Convolutional Autoencoder (CAE) codec for image compression in Zarr format.
The CAE extends the Factorized Prior model from Balle, et. al. (2018) "Variational Image Compression with a Scale Hyperprior" to be used as chunk compressor to store images in zarr format. This codec uses the pre-trained convolutional autoencoders from the Compress-AI library. The main contribution of this project is to enable the use of compressed images as bottleneck tensors for deep learning downstream applications.
The examples/
directory contains some python scripts that illustrate common use cases of this codec.
These tasks involve encoding and decoding one or more images using the CAE-codec, and a downstream application that involves an adapted Vision Transformer for image classification on compressed images.
First register the ConvolutionalAutoencoder
class as a valid codec with the numcodecs.register_codec
function.
For now, only two-dimensional + three-color-channel (RGB) images are supported, since the CAE models have been trained on these kind images.
>>> import numcodecs
>>> import caecodec
>>> numcodecs.register_codec(caecodec.ConvolutionalAutoencoder)
# Create a CAE compressor with compression quality of 8.
# Enable the use of GPUs if any is present.
>>> cae_compressor = caecodec.ConvolutionalAutoencoder(quality=8, metric="mse", gpu=True)
Once registered, the CAE codec is ready to be used as compressor when creating zarr arrays.
>>> import numpy as np
>>> import zarr
>>> a = np.random.randint(0, 256, 512 * 768 * 3, dtype='u1').reshape(512, 768, 3)
>>> z = zarr.array(a, chunks=(256, 256, 3), compressor=cae_compressor)
>>> z.info
Type : zarr.core.Array
Data type : uint8
Shape : (512, 768, 3)
Chunk shape : (256, 256, 3)
Order : C
Read-only : False
Compressor : ConvolutionalAutoencoder(gpu=False, metric='mse',
: quality=8)
Store type : zarr.storage.KVStore
No. bytes : 1179648 (1.1M)
No. bytes stored : 343669 (335.6K)
Storage ratio : 3.4
Chunks initialized : 6/6
The CAE-codec must be registered with the numcodecs.register_codec
function on any script where images compressed with this codec will be used.
There are sixteen configurations for the CAE compressor, involving eight levels of compression quality ([1, 8]
) and two metrics ("mse"
, "ms-ssim"
) for each quality level.
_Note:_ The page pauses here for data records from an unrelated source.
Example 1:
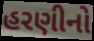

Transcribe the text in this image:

હરણીનો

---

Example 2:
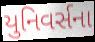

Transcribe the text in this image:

યુનિવર્સના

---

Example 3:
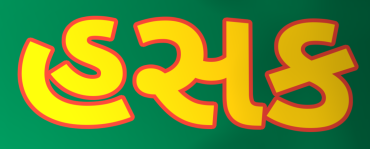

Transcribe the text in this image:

હસક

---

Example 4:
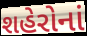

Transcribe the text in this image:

શહેરોનાં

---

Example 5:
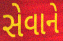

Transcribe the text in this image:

સેવાનેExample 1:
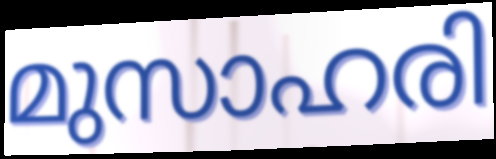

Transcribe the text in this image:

മുസാഹരി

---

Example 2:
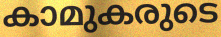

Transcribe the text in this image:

കാമുകരുടെ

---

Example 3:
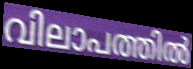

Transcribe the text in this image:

വിലാപത്തിൽ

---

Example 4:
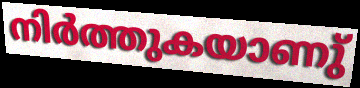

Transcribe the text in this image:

നിർത്തുകയാണു്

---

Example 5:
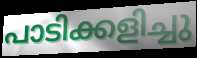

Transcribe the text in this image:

പാടിക്കളിച്ചുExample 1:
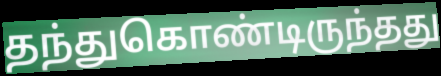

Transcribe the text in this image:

தந்துகொண்டிருந்தது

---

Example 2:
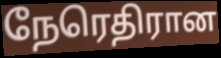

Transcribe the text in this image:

நேரெதிரான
These meetrics refer to the distortion metric used to train the models.
The configurations can be specified when creating a compressor object from the ConvolutionAutoencoder
class.
This package implements the BottleneckStore
storage class based on the zarr.storage.FSStore
class, which allows to open zarr arrays compressed with the ConvolutionalAutoencoder
codec to retrieve the compressed representation of the image as a tensor.
The main use of this is to enable downstream analysis on images without decompressing the image by using the compressed representation as feature maps generated during the encoding step.
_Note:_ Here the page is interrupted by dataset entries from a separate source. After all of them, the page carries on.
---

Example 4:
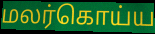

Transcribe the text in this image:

மலர்கொய்ய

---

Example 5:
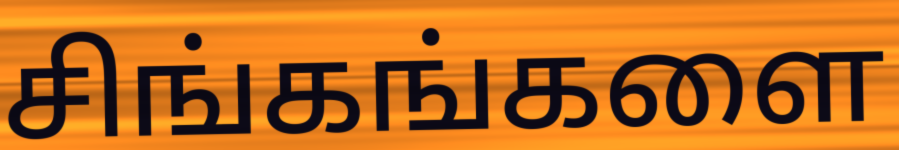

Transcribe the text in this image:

சிங்கங்களை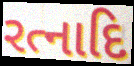
રત્નાદિ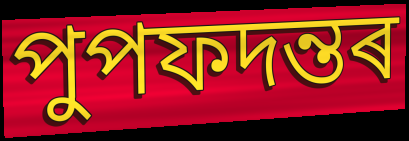
পুপফদন্তৰ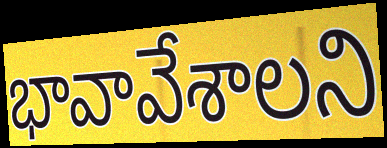
భావావేశాలనిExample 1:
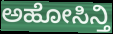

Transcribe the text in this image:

ಅಹೋಸಿನ್ತಿ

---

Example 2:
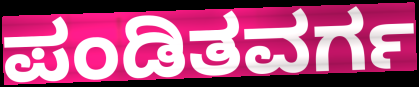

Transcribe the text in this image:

ಪಂಡಿತವರ್ಗ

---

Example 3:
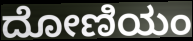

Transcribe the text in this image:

ದೋಣಿಯಂ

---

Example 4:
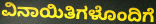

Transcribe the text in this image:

ವಿನಾಯಿತಿಗಳೊಂದಿಗೆ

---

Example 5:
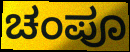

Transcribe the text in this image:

ಚಂಪೂ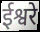
ईश्वरेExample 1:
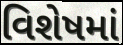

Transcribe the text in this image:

વિશેષમાં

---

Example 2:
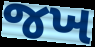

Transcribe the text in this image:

જખ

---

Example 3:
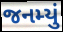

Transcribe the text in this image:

જનમ્યું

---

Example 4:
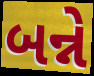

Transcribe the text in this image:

બન્ને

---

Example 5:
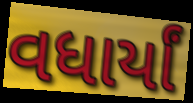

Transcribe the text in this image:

વધાર્યાં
To prevent modifications to the compressed representation of images and possible corruption of their compressed files, the BottleneckStore
can only be used in read-only mode.
The following shows an example of how the BottleneckStore
can be used to open a zarr array and retrieve its compressed representations.
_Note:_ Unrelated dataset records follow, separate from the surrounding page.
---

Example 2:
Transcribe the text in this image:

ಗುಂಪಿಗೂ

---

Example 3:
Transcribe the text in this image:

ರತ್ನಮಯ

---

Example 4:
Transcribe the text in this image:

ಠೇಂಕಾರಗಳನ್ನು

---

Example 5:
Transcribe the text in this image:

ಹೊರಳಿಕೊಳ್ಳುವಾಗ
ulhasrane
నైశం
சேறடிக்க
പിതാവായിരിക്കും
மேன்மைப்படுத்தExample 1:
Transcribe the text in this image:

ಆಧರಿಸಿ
>>> store = caecodec.BottleneckStore("/path/to/zarr/array/", mode="r")
>>> z_in = zarr.open(store=store)
>>> z_in.info
Type : zarr.core.Array
Data type : float32
Shape : (32, 48, 320)
Chunk shape : (32, 48, 320)
Order : C
Read-only : False
Compressor : ConvolutionalAutoencoder(bottleneck_channels=320,
: downsampling_factor=16, gpu=False, metric='mse',
: partial_decompress=True, patch_size=256, quality=8)
Store type : caecodec.storages.BottleneckStore
No. bytes : 1966080 (1.9M)
No. bytes stored : 94111 (91.9K)
Storage ratio : 20.9
Chunks initialized : 1/1